Massimilla Doni
DEDICATION To Jacques Strunz. MY DEAR STRUNZ:—I should be ungrateful if I did not set your name at the head of one of the two tales I could never have written but for your patient kindness and care. Accept this as my grateful acknowledgment of the readiness with which you tried—perhaps not very successfully—to initiate me into the mysteries of musical knowledge. You have at least taught me what difficulties and what labor genius must bury in those poems which procure us transcendental pleasures. You have also afforded me the satisfaction of laughing more than once at the expense of a self-styled connoisseur. Some have taxed me with ignorance, not knowing that I have taken counsel of one of our best musical critics, and had the benefit of your conscientious help. I have, perhaps, been an inaccurate amanuensis. If this were the case, I should be the traitorous translator without knowing it, and I yet hope to sign myself always one of your friends. DE BALZAC.

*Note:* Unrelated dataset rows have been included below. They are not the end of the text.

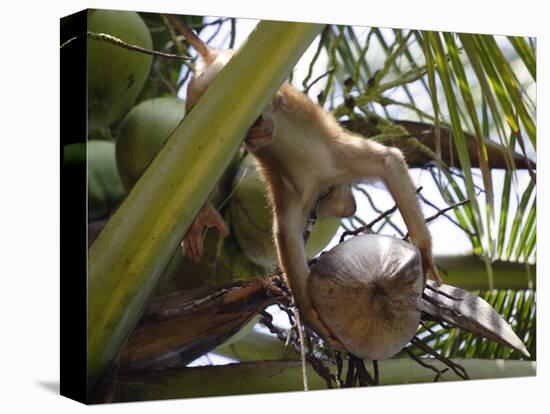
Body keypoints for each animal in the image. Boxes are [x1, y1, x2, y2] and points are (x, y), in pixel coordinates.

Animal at [172, 18, 444, 350]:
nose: (342, 206)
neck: (320, 181)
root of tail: (216, 56)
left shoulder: (306, 188)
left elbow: (288, 233)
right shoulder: (334, 162)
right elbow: (388, 161)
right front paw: (425, 253)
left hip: (199, 94)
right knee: (270, 97)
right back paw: (267, 125)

As all who are learned in such matters know, the Venetian aristocracy is the first in Europe. Its Libro d’Oro dates from before the Crusades, from a time when Venice, a survivor of Imperial and Christian Rome which had flung itself into the waters to escape the Barbarians, was already powerful and illustrious, and the head of the political and commercial world.

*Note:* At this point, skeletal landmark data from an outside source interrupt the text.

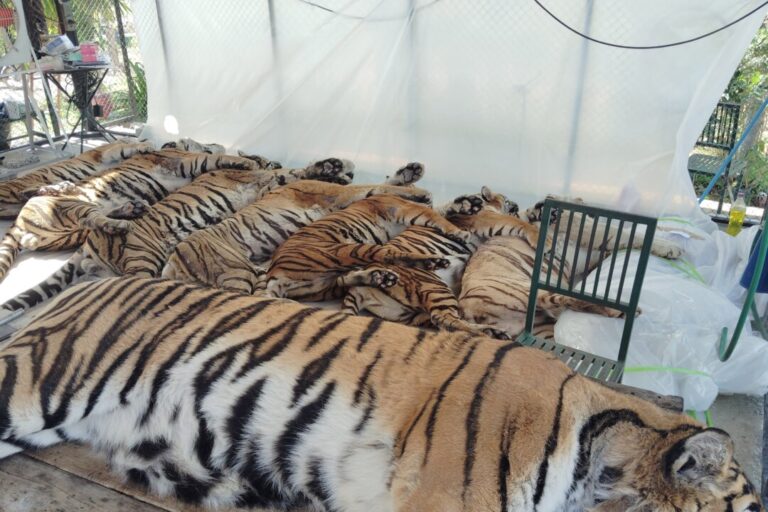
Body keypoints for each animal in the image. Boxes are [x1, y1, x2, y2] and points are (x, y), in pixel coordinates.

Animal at [0, 149, 275, 283]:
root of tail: (18, 223)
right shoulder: (187, 162)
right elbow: (218, 157)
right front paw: (249, 162)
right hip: (71, 207)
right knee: (92, 217)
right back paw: (119, 223)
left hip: (68, 233)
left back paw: (130, 209)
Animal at [161, 162, 431, 294]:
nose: (347, 173)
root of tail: (172, 265)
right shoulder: (339, 193)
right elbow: (376, 186)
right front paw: (420, 192)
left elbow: (378, 184)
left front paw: (411, 173)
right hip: (236, 273)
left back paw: (379, 277)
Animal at [262, 193, 479, 301]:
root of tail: (273, 271)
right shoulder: (408, 209)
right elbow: (436, 215)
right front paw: (460, 230)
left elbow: (440, 211)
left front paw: (466, 205)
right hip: (346, 250)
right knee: (390, 255)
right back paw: (434, 261)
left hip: (321, 285)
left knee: (346, 278)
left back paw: (381, 277)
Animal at [458, 196, 684, 337]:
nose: (541, 205)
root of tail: (465, 308)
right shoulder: (596, 235)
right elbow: (632, 235)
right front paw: (672, 248)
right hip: (527, 290)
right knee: (569, 299)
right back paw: (623, 311)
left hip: (541, 325)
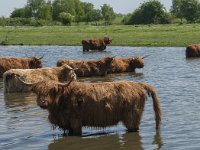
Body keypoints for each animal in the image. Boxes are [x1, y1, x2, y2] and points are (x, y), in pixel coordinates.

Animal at [18, 78, 162, 136]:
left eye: (52, 91)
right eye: (38, 91)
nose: (42, 102)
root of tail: (138, 85)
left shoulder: (76, 122)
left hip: (132, 117)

With a few rare exceptions this brilliant nobility has fallen into utter ruin. Among the gondoliers who serve the English—to whom history here reads the lesson of their future fate—there are descendants of long dead Doges whose names are older than those of sovereigns. On some bridge, as you glide past it, if you are ever in Venice, you may admire some lovely girl in rags, a poor child belonging, perhaps, to one of the most famous patrician families. When a nation of kings has fallen so low, naturally some curious characters will be met with. It is not surprising that sparks should flash out among the ashes.
These reflections, intended to justify the singularity of the persons who figure in this narrative, shall not be indulged in any longer, for there is nothing more intolerable than the stale reminiscences of those who insist on talking about Venice after so many great poets and petty travelers. The interest of the tale requires only this record of the most startling contrast in the life of man: the dignity and poverty which are conspicuous there in some of the men as they are in most of the houses.